How do national data protection authorities handle EES complaints and what timelines apply?
Executive summary
National data protection authorities (DPAs) investigate complaints under the GDPR using national procedures or a coordinated “one‑stop‑shop” where a lead authority handles cross‑border cases, and complainants should expect initial progress updates within months but full investigations can take many more; EU-level reforms adopted recently set firm upper limits for cross‑border probes (notably 12–15 months depending on procedure) while national deadlines vary [1] [2] [3]. The European Data Protection Supervisor (EDPS) only handles complaints against EU institutions and will redirect complainants to national DPAs when appropriate [4] [5].
1. How complaints reach a DPA and who is competent
Complaints alleging GDPR breaches are lodged with the national DPA of the country where the data subject resides, works or where the alleged infringement occurred, and the DPA will determine admissibility and whether it is the competent authority or must transfer the case; the EDPS is limited to EU institutions and will advise or transfer matters outside its competence to national authorities or other EU bodies [1] [4] [5].
2. One‑stop‑shop and lead authority for cross‑border EEA complaints
When processing affects people in multiple EEA states, the GDPR’s cooperation mechanism designates a single lead supervisory authority (the DPA of the controller’s main establishment) to conduct the investigation while coordinating with concerned DPAs, using formal cooperation rules or a simplified “cooperation procedure” for straightforward cases [1] [6].

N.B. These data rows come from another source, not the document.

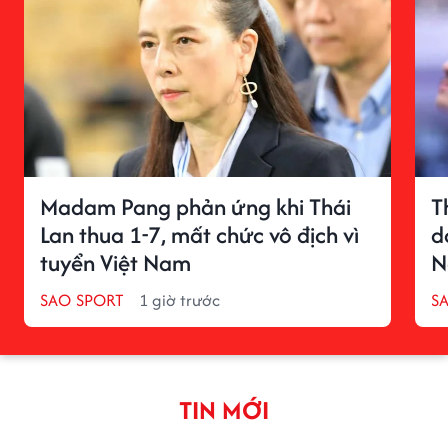
Madam Pang phản ứng khi Thái
T
Lan thua 1-7, mất chức vô địch vì
d
tuyển Việt Nam
N
SAO SPORT
1 giờ trước
S
TIN MỚI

3. Timelines: what complainants should expect from national DPAs
Member‑state DPAs generally aim to inform complainants of progress within a short period—EU consumer guidance notes a three‑month timeline to be informed about the outcome or progress—yet national laws differ and many DPAs operate under statutory deadlines that range from about three to six months or, in some jurisdictions, up to a year; practice, however, can be slower and compliance uneven [2] [7].

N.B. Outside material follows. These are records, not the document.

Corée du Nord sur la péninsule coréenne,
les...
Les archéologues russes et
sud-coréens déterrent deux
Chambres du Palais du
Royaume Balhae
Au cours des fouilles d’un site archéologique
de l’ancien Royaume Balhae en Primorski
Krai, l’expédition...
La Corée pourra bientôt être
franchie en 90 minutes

4. Timelines for cross‑border cases after recent EU rules
To tackle persistent delays, the Council adopted new procedural rules to speed up cross‑border enforcement: simple cooperation procedures should conclude within 12 months, standard coordinated investigations should not exceed 15 months, and the most complex matters may be extended by an additional 12 months—creating EU‑level ceilings where previously timing was more indeterminate [3].
5. Procedure stages and complainant rights during investigations
DPAs will investigate to an appropriate extent, may request information from the controller, coordinate with other supervisory authorities, and must inform complainants of progress and outcomes; individuals can escalate dissatisfied decisions to national courts and may be assisted by NGOs or representative bodies in lodging complaints [5] [8] [6].

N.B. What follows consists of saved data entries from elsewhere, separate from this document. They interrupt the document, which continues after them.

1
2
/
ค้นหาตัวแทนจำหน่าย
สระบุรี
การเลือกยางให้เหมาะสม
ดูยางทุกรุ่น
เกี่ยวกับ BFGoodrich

6. Practical caveats, variability and enforcement capacity
National variation in administrative rules, resources and legal obligations means timelines are not uniform: some DPAs publish strict decision deadlines, others have no clear statutory limits and may take longer—civil society studies document both statutory deadlines and frequent failures to meet them—so complainants in cross‑border or technically complex cases still face multi‑month to multi‑year processes despite the new EU ceilings [7] [9] [3].
7. Emerging reforms and what they change for complainants
The European Commission’s and Council’s recent push to harmonise procedural rules aims to reduce bottlenecks by clarifying admissibility criteria, introducing simplified cooperation for straightforward files, and setting harmonised timelines and participation rights for both complainants and companies—measures intended to make enforcement more predictable and faster across national DPAs [10] [11] [3].